## PROBLEM REQUIREMENTS
Stopping right after the line with "https://gbn-primo.co.uk/wp-content/uploads/2", please reproduce the material below exactly from its first line.

━━━━━━━━━━

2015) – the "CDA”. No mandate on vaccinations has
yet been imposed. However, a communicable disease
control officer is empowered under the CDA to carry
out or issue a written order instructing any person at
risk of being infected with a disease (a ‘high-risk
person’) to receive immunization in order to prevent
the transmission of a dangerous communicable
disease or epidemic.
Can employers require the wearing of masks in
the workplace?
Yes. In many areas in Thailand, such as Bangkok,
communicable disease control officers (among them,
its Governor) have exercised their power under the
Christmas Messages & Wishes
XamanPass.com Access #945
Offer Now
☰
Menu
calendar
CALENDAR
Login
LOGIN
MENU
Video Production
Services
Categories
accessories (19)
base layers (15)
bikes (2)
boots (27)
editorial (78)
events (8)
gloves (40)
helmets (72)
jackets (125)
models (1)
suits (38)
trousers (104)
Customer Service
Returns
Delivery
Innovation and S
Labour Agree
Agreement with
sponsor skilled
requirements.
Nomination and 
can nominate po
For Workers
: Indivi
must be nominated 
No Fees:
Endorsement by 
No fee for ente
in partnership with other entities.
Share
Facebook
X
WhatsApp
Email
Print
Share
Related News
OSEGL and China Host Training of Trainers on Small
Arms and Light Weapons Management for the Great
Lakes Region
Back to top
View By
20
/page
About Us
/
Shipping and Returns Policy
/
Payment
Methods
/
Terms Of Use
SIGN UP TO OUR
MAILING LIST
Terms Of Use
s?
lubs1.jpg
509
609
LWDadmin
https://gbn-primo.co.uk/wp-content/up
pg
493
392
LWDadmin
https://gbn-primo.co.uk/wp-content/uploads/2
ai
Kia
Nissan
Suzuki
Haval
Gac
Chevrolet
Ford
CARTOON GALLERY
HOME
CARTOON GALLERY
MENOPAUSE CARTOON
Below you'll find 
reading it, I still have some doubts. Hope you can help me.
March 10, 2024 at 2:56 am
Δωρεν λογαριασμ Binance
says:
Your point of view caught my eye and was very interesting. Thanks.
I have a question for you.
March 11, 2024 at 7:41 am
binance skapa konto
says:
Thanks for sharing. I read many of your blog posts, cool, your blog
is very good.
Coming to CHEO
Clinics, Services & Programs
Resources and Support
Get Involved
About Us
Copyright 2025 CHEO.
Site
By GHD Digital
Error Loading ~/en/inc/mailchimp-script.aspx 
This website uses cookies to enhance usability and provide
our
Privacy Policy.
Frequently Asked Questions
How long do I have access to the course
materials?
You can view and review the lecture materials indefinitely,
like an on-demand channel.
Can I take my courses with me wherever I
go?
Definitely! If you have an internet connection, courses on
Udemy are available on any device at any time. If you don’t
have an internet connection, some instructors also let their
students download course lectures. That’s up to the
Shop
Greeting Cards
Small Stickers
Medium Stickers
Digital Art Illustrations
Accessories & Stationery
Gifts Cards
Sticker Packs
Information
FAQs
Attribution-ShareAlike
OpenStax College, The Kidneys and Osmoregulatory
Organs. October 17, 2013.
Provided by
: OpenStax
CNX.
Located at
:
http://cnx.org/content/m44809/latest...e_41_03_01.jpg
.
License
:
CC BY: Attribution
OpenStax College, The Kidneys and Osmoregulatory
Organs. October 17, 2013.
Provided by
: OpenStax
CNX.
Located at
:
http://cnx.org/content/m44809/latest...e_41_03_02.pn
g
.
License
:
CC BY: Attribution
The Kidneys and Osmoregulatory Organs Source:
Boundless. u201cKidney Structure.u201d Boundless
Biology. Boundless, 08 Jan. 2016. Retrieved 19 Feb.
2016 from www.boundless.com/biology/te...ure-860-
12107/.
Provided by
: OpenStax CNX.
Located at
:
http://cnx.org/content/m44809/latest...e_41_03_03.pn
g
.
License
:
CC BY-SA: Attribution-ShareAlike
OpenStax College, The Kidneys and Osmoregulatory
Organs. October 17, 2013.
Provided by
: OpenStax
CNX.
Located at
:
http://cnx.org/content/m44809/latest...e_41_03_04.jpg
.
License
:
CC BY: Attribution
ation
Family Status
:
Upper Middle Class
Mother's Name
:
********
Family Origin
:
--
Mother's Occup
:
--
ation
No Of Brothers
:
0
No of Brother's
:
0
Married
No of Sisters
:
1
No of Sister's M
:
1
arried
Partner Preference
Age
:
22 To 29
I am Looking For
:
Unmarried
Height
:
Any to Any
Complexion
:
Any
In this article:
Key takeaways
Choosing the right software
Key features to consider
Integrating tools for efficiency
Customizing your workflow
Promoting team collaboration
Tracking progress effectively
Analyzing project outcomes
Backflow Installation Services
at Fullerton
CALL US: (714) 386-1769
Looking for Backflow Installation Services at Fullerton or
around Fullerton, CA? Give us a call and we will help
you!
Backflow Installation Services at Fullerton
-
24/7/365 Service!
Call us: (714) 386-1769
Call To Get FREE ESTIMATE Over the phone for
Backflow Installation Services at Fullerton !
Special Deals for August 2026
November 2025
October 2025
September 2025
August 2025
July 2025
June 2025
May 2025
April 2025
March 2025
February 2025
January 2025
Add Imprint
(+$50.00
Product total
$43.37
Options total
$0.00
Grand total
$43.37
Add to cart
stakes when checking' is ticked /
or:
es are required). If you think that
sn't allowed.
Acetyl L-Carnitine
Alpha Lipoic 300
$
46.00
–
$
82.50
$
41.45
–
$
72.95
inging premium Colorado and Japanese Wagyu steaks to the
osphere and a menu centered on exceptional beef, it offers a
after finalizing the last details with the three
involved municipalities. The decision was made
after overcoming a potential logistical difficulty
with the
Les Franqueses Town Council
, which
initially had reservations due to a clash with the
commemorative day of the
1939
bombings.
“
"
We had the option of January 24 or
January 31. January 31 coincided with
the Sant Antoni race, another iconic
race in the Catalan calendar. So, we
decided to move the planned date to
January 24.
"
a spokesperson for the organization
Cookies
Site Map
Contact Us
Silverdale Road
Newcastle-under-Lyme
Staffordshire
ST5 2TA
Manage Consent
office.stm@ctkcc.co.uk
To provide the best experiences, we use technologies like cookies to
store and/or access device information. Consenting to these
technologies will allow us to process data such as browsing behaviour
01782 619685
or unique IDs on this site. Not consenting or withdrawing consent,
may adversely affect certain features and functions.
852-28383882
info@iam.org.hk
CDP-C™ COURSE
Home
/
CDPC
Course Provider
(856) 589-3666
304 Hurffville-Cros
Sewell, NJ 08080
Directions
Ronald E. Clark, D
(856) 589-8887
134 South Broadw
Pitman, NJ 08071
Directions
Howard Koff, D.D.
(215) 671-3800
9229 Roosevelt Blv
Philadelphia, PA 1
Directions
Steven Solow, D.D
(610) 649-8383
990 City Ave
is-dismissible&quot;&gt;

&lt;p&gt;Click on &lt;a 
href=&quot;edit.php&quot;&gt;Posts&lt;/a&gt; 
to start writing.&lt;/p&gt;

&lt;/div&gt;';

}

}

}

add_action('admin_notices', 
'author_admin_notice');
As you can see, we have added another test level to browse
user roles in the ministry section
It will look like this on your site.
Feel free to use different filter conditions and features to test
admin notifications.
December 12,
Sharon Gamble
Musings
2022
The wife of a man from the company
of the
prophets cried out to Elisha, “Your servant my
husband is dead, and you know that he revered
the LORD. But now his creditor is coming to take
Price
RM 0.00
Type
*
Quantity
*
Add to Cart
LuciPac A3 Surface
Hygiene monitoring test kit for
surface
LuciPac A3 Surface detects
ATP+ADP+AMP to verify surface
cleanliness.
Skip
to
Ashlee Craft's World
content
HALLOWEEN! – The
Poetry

━━━━━━━━━━

## THE ANSWER
2015) – the "CDA”. No mandate on vaccinations has
yet been imposed. However, a communicable disease
control officer is empowered under the CDA to carry
out or issue a written order instructing any person at
risk of being infected with a disease (a ‘high-risk
person’) to receive immunization in order to prevent
the transmission of a dangerous communicable
disease or epidemic.
Can employers require the wearing of masks in
the workplace?
Yes. In many areas in Thailand, such as Bangkok,
communicable disease control officers (among them,
its Governor) have exercised their power under the
Christmas Messages & Wishes
XamanPass.com Access #945
Offer Now
☰
Menu
calendar
CALENDAR
Login
LOGIN
MENU
Video Production
Services
Categories
accessories (19)
base layers (15)
bikes (2)
boots (27)
editorial (78)
events (8)
gloves (40)
helmets (72)
jackets (125)
models (1)
suits (38)
trousers (104)
Customer Service
Returns
Delivery
Innovation and S
Labour Agree
Agreement with
sponsor skilled
requirements.
Nomination and 
can nominate po
For Workers
: Indivi
must be nominated 
No Fees:
Endorsement by 
No fee for ente
in partnership with other entities.
Share
Facebook
X
WhatsApp
Email
Print
Share
Related News
OSEGL and China Host Training of Trainers on Small
Arms and Light Weapons Management for the Great
Lakes Region
Back to top
View By
20
/page
About Us
/
Shipping and Returns Policy
/
Payment
Methods
/
Terms Of Use
SIGN UP TO OUR
MAILING LIST
Terms Of Use
s?
lubs1.jpg
509
609
LWDadmin
https://gbn-primo.co.uk/wp-content/up
pg
493
392
LWDadmin
https://gbn-primo.co.uk/wp-content/uploads/2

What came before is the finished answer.